The prime minister told reporters today that she's not focused on the negative words that Mr Jones had delivered in a Liberal Party gathering but rather on the support of the "tens of thousands who have been so warm ... at what has been a very difficult time for us."

"Both I and my family have been overwhelmed by the outpouring of support for us since the death of my father," she added.

Mr Jones' comments have been assailed as hurtful and uncalled for by both Labor and Liberal figures and led to the exodus of key corporate sponsors from his widely popular radio morning show at 2GB.

Former Prime Minister Kevin Rudd said on Tuesday that the 2GB radio program of Mr Jones should be boycotted.

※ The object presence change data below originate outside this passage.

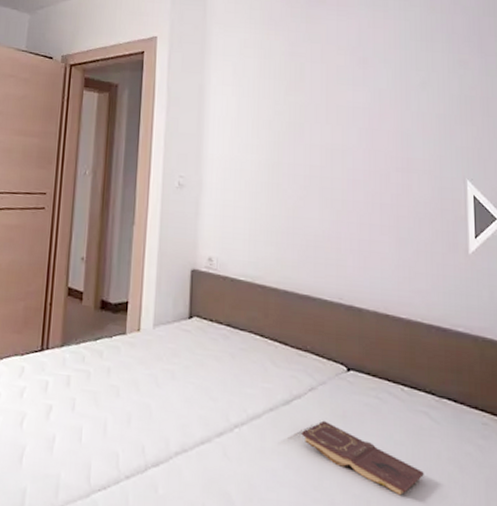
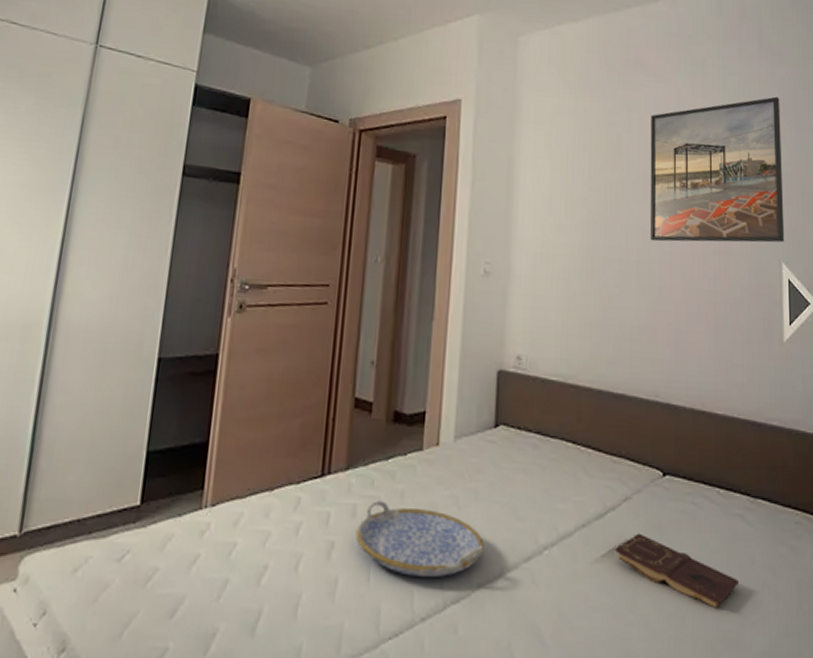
serving tray: none [69,374,180,443] -> present [355,500,484,578]
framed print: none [332,25,469,161] -> present [650,96,785,243]

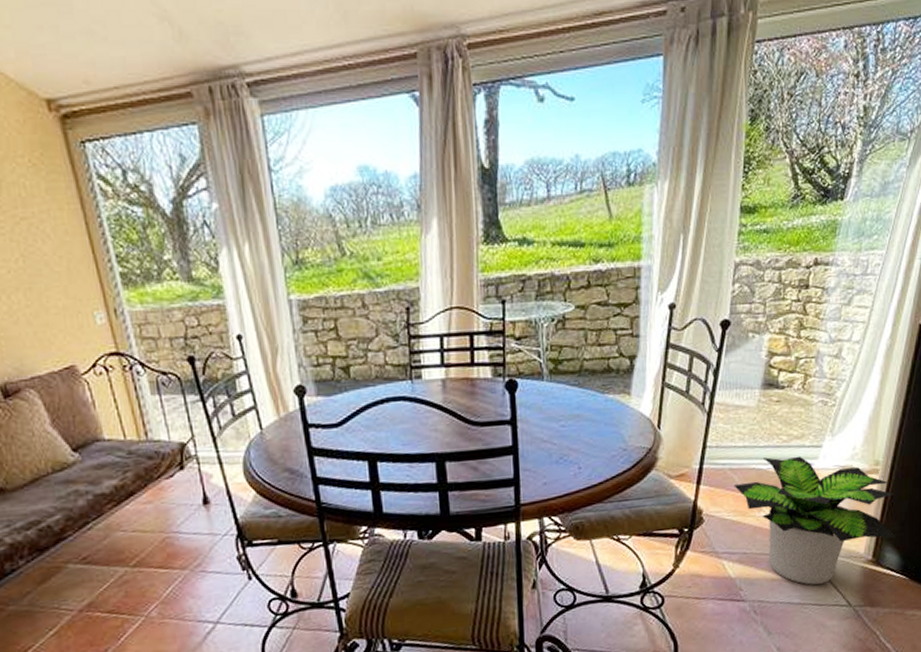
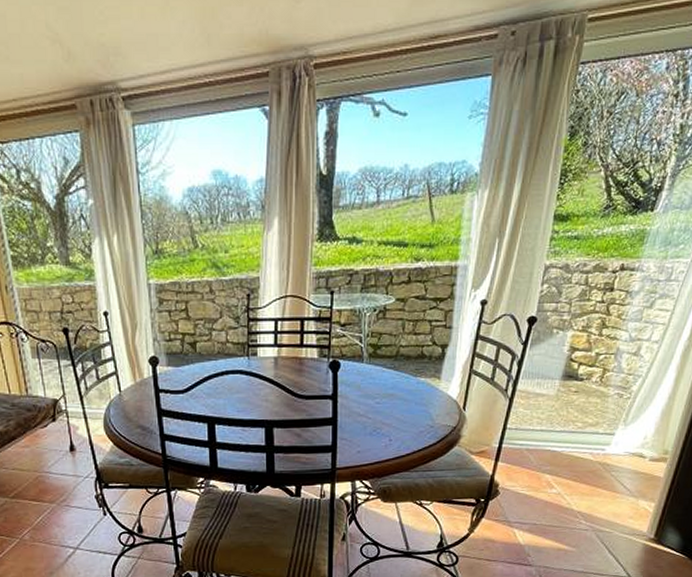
potted plant: present [733,456,896,585] -> none [529,441,681,556]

"I think it's just time to give his program just a wide berth. I think that's the sensible attitude to be adopted around the country and I think that would be good as well," Mr Rudd was reported by News Ltd as saying yesterday.

While other Labor members disagreed with him, Mr Rudd found an ally on Treasurer Wayne Swan, who explained: "Mr Jones's behaviour is such that you can't have a sensible conversation with him."

However, Liberal frontbencher Christopher Pyne described Mr Rudd as an hypocrite, accusing the former PM of backpedalling when he as an opposition leader he "suck up grotesquely to (Mr Jones) on the radio."

"I am not going to take any advice about how to operate the Liberal Party from a person like Kevin Rudd, who is a grotesque hypocrite when it comes to Alan Jones," Mr Pyne told Sky News Australia today.